Author: Anya Kamenetz
Publisher: PublicAffairs (January 2018)
Paperback: 288 pages
Price: $15.00 (Hardcover)
My husband and I have a reoccurring disagreement about media consumption – particularly how much our children should use technology and (the more contentious one) how much we should use devices when our kids are present.
This topic is a common source of concern and self-guilt for many parents. It feels like there is so much at stake when it comes to our kids and media usage, especially since most of the related headlines are negative. But we keep doing it anyway, because if we’re honest, it’s a lot easier to cook dinner while the kids are distracted with a movie.
So, what’s a parent to do? This is the question that Anya Kamenetz takes on in her book “The Art of Screen Time: How Your Family Can Balance Digital Media & Real Life.” The book is a well-researched look at screen usage and children, and the work itself is organized around three major themes: negatives, positives, and parent usage.

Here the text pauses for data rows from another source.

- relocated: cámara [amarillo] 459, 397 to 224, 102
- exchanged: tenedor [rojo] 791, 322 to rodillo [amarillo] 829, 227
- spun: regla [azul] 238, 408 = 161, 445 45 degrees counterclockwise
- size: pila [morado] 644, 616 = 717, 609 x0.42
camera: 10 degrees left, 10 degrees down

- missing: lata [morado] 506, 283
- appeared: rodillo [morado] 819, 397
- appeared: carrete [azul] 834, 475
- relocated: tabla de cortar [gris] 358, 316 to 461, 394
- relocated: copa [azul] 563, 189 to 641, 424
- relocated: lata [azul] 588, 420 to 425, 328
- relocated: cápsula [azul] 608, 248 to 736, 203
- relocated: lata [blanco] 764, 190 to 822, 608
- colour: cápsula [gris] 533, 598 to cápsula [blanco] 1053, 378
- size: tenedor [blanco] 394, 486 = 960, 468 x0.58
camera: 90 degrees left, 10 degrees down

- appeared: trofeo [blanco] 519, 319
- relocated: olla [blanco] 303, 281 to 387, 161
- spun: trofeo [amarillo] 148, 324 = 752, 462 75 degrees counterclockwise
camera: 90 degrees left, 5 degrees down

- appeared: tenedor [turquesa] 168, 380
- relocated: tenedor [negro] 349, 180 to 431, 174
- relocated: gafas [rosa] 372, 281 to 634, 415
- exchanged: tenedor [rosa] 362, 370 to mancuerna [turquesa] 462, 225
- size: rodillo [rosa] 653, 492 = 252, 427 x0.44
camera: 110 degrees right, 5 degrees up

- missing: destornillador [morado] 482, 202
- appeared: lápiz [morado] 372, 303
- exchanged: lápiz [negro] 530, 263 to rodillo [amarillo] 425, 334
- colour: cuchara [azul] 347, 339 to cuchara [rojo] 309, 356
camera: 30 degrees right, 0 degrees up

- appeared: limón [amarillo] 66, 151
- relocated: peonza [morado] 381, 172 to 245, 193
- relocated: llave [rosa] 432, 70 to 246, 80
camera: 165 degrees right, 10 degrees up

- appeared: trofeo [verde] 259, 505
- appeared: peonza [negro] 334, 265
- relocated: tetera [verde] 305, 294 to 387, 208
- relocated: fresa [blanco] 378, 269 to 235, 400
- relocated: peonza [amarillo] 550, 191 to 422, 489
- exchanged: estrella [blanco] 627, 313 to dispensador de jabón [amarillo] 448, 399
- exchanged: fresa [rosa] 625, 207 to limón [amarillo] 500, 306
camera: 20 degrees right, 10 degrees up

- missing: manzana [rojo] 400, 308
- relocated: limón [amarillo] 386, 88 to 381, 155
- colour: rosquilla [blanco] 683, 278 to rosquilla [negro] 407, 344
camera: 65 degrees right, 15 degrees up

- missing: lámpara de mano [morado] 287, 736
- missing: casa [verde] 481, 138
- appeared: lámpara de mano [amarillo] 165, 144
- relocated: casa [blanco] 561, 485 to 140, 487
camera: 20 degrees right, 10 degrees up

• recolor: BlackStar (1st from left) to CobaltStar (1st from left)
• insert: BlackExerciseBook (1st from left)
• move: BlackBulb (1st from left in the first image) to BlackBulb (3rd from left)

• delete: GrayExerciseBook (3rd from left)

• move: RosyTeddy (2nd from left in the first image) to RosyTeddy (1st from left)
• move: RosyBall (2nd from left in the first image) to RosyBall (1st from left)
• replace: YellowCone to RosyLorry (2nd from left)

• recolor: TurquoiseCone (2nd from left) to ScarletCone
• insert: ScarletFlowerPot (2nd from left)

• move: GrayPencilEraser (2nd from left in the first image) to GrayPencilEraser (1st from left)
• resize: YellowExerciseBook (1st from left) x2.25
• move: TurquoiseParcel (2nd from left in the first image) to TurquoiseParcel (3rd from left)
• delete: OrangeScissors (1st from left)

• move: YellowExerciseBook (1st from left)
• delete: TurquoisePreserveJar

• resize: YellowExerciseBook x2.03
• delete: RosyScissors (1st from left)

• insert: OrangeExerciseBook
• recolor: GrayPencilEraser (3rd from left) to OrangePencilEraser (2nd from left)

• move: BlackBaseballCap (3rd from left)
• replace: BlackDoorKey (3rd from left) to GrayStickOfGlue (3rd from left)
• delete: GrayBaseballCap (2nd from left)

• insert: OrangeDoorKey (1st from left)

Kamenetz dives into the current research (in so far as it exists) to discuss the most well-established negatives connected with media use, and also some of the more speculative associations. Her coverage of the negatives is open, honest, and fair, but probably somewhat familiar (if you read news articles about kids and tech). What most parents will find refreshing—and reassuring—about her book is the discussion of media’s potential positives.
Kamenetz is not a positive-tech crusader: she does not believe that technology will solve all of the world’s problems (and as the lead digital education correspondent for NPR, she’s seen her share of attempts in the education field). She is, however, a parent of two preschool/early elementary-age children, and thus she wants to find a way to help her daughters learn to interact well with media, particularly as critical consumers and active creators. She calls her approach “positive parenting with media,” and laces her arguments with examples of real parents who have been able to positively blend media and engaged play with their kids. She then synthesizes the examples and research into practical guidelines. For example, she recommends “sponsoring” a kid’s interest in tech just as one might an interest in soccer (being a “Minecraft Mom/Dad” like some are a “Soccer Mom/Dad”). She also advocates finding approaches that use media to facilitate communication and closeness within the family and in the broader community.
The final theme, parent usage of media in front of and about their children, is a source of guilt for many parents. Kamenetz focuses on culture-shaping aspects of device usage, touching on the psychology of distraction, our children’s (future) privacy, and “the public performance of parenthood.” Again, there are practical suggestions and concrete examples throughout the chapters. One particularly sobering reflection relates to distraction while driving (spoiler: PUT YOUR PHONE AWAY—distracted driving is statistically the most likely way to kill your primary school-aged child).
Amid this smorgasbord of considerations, the one I find most reflection-inducing is “mommy blogging,” probably because this is the rabbit warren in which I often find myself wandering during odd moments. Blogging and social media allow us to find community, but they also raise the risk of de-contextualization and public shaming. Furthermore, the media that we consume (and create) typically sells fictionalized versions of our lives, which leads us to compare our real lives to unrealistic standards. My ten-month-old often screams in protest when I leave for work, so this morning I shared a video of that on my “grandparent’s blog.” This is real life for me.
The overarching and refreshing theme of this book is that healthy use of technology is about the relationships that it enables—whether those are with our kids or with other parents. Ultimately, Kamenetz observes, screens aren’t going away any time soon, so she proposes we adopt an adaptation of Michael Pollen’s food mantra: “Enjoy screens. Not too much. Mostly with others.”
Personally, as the parent of an almost-three-year-old, the book calms much of my fear about exposing my children to screens and provides practical guidelines for how to make the most of that media time. We’ve already started to implement some of these ideas: for example, letting our almost-three-year-old look at (related) pictures on our phones during family devotions. “The Art of Screen Time” is a good read for parents of kids of any age, though Kamenetz herself, having two young children (three- and six-years-old, respectively), is reflected a bit in the book.
As a family, the things we’ve learned from this book will shape our conversations about media use for years to come. How might they shape yours?